En 1870, c’est la guerre ; Paris est affamée par le siège prussien. Gambetta s’envole en ballon de Montmartre pour lever une armée à Tours. Mais c’est aussi ici que, quelque mois plus tard, débuta l’insurrection de la commune : les montmartrois se fédèrent pour s’opposer à la signature de l’armistice par le gouvernement provisoire. Louise Michel, ambulancière, militante, poétesse, écrivain, ancienne institutrice, est la figure de proue des fédérés montmartrois ; Jean Baptiste Clément, maire de Montmartre, chansonnier, journaliste, prend une part active à la commune, et écrit la chanson «Le temps des cerises» :
Quand nous en serons au temps des cerises
Et gai rossignol et merle moqueur
Seront tous en fête
Les belles auront la folie en tête
Et les amoureux du soleil au cœur
Quand nous chanterons le temps des cerises
Sifflera bien mieux le merle moqueur
Cette chanson devient l’emblème même de l’insurrection, toute chargée qu’elle est d’amour et de nostalgies révolutionnaires.
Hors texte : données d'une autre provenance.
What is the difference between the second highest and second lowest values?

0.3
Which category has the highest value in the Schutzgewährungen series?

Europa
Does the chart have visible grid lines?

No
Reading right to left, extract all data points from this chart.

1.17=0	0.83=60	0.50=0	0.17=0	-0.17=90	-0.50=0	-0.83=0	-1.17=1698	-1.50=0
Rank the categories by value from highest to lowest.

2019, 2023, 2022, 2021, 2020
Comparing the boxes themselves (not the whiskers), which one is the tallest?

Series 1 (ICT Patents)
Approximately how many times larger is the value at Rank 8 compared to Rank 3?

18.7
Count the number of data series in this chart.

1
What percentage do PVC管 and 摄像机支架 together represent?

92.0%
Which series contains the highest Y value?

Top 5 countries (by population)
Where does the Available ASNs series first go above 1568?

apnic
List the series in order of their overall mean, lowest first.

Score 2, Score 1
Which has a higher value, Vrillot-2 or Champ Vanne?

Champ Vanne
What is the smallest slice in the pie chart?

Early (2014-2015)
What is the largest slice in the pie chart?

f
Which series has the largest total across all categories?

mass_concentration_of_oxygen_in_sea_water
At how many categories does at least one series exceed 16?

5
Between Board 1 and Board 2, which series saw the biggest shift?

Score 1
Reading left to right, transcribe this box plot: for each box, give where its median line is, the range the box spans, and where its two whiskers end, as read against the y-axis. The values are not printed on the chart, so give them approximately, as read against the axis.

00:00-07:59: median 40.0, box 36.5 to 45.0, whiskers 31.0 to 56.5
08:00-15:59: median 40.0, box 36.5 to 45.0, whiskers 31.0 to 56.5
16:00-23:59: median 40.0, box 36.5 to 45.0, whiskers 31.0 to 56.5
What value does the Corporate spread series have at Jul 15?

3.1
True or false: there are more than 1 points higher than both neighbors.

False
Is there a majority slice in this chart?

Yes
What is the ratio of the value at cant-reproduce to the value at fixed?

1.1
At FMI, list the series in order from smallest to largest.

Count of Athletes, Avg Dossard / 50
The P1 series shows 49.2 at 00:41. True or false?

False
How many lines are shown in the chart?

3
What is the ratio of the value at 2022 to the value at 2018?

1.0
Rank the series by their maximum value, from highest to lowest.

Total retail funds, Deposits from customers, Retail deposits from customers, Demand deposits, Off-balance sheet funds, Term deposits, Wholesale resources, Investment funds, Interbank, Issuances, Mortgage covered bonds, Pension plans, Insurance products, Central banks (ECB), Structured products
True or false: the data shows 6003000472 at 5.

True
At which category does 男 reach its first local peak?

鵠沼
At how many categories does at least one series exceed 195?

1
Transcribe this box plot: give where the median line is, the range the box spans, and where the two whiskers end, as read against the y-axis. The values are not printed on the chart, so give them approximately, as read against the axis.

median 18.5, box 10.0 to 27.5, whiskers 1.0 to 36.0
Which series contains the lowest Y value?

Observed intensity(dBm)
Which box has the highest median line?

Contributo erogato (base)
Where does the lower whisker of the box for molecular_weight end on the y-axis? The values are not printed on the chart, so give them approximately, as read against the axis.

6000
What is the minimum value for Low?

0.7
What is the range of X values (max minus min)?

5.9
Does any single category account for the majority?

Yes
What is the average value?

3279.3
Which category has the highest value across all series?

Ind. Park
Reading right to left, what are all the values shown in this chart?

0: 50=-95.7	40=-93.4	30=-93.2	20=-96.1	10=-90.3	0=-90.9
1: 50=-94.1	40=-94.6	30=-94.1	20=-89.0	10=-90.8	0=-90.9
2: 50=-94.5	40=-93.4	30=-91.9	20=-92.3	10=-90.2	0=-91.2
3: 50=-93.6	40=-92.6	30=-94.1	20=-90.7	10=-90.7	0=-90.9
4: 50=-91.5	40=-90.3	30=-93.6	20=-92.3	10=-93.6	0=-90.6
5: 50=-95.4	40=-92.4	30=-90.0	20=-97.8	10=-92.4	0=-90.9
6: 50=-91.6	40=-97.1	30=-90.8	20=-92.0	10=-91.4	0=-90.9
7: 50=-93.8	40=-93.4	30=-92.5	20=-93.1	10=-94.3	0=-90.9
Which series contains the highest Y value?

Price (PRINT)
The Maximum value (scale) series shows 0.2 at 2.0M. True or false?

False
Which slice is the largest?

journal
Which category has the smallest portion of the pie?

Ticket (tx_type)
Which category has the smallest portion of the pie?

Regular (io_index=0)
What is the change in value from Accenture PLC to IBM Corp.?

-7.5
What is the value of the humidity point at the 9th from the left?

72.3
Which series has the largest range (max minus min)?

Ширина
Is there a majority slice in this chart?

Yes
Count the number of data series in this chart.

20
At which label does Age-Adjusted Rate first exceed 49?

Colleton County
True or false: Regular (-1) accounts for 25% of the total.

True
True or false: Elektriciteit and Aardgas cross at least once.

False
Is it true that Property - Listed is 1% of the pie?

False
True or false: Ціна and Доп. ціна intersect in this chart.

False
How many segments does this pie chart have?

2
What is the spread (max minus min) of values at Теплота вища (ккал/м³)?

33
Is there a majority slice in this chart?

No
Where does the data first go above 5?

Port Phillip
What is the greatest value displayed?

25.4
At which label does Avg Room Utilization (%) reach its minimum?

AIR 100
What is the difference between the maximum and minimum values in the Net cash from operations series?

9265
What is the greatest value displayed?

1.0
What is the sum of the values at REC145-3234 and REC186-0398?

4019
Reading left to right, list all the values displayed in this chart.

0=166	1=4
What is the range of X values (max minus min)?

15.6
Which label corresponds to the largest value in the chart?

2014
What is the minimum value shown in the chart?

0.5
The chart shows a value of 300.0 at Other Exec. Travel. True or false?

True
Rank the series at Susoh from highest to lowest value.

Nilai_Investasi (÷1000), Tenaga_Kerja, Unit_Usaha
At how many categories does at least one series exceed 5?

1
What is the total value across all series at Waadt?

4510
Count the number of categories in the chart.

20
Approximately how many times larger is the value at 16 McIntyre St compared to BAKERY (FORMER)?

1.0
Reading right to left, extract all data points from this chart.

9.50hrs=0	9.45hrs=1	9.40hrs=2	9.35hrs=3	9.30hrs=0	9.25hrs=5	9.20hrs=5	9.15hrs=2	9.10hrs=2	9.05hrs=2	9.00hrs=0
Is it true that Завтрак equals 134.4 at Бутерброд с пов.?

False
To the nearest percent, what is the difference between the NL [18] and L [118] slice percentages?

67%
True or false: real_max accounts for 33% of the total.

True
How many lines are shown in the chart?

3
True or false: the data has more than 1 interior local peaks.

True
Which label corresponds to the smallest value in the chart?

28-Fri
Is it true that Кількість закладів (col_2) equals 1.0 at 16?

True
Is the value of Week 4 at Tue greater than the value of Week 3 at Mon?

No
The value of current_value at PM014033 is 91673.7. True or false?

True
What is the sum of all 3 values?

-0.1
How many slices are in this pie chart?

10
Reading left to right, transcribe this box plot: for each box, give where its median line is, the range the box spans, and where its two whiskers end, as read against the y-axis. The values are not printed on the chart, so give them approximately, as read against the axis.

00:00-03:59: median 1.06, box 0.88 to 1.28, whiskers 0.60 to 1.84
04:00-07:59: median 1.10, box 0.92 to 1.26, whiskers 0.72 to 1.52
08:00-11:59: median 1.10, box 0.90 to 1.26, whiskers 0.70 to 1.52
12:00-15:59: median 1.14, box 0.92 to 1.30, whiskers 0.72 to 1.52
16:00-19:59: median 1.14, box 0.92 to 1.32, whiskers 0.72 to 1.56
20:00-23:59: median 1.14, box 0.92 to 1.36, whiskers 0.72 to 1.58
Au début du 20e, les artistes sont toujours nombreux à Montmartre : Suzanne Valladon, Utrillo ; puis suivront Derain, Picasso, Modigliani, Juan Gris, Van Dongen qui s’installeront au bateau-lavoir, dont nous vous parlerons tout à l’heure. Aujourd’hui, les artistes sont toujours nombreux à Montmartre dans ce petit village qui a gagné une célébrité mondiale.
Evoquons maintenant le square dans lequel vous êtes probablement toujours assis : le square Jean Rictus.

Le square Jean Rictus a été planté à l’emplacement de l’ancienne mairie de Montmartre où Verlaine se maria. Au centre du square, s’élève le mur des « je t’aime » érigé en 2000. On y voit 311 « je t’aime » écrits en 250 langues, sur 40m2 de lave émaillée. Les éclats écarlates figurent un cœur éparpillé.